*Description of the task*. Here the job is to print all of the entries below verbatim and leave out any picture.

(Change listing data)

....

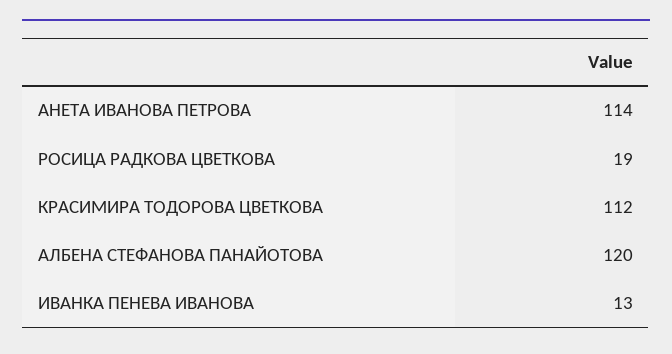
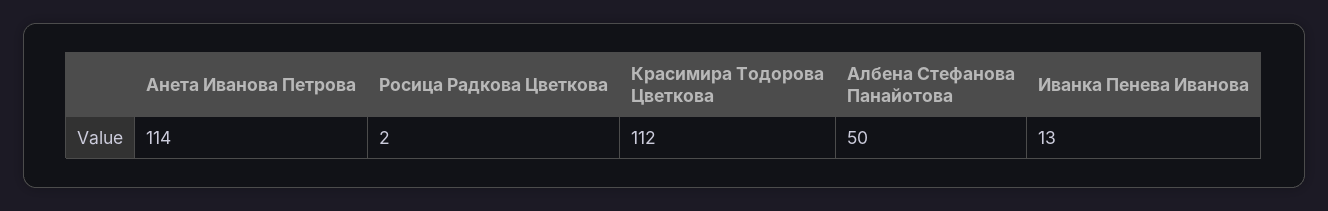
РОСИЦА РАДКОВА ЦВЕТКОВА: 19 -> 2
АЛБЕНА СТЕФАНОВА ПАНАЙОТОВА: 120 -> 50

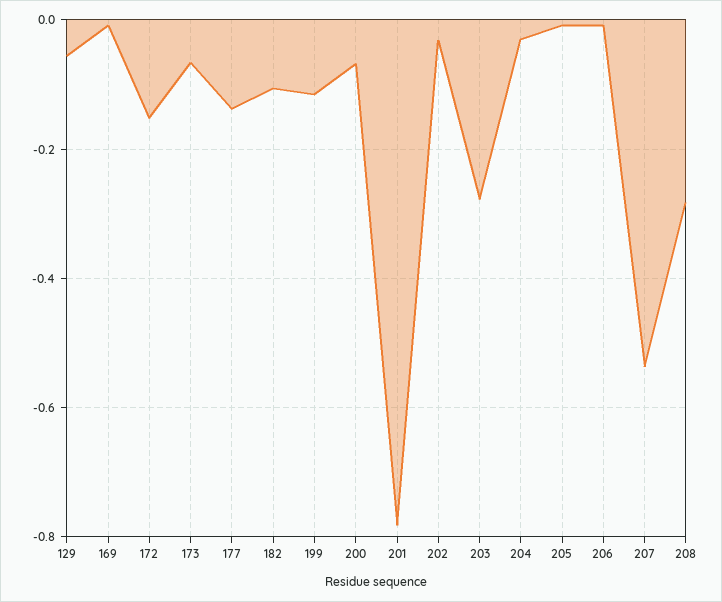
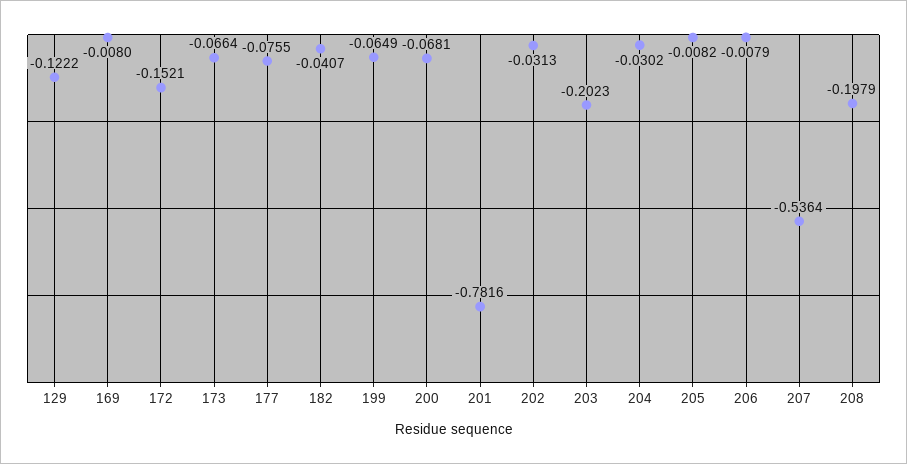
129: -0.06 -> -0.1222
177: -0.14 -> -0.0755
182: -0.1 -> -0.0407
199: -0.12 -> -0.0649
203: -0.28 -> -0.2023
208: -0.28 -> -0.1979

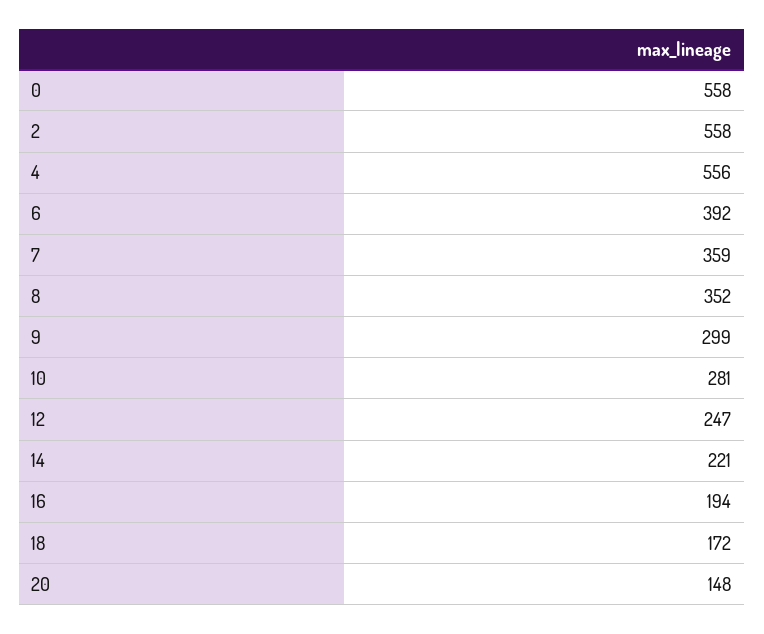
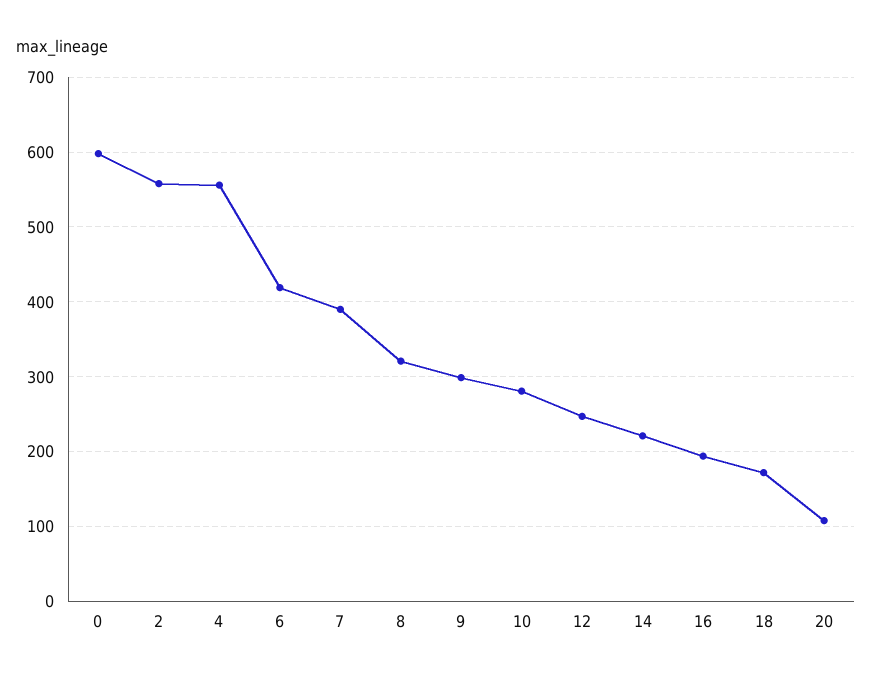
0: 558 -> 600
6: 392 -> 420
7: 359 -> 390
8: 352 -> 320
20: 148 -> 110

....

*Result for this task*.
РОСИЦА РАДКОВА ЦВЕТКОВА: 19 -> 2
АЛБЕНА СТЕФАНОВА ПАНАЙОТОВА: 120 -> 50

129: -0.06 -> -0.1222
177: -0.14 -> -0.0755
182: -0.1 -> -0.0407
199: -0.12 -> -0.0649
203: -0.28 -> -0.2023
208: -0.28 -> -0.1979

0: 558 -> 600
6: 392 -> 420
7: 359 -> 390
8: 352 -> 320
20: 148 -> 110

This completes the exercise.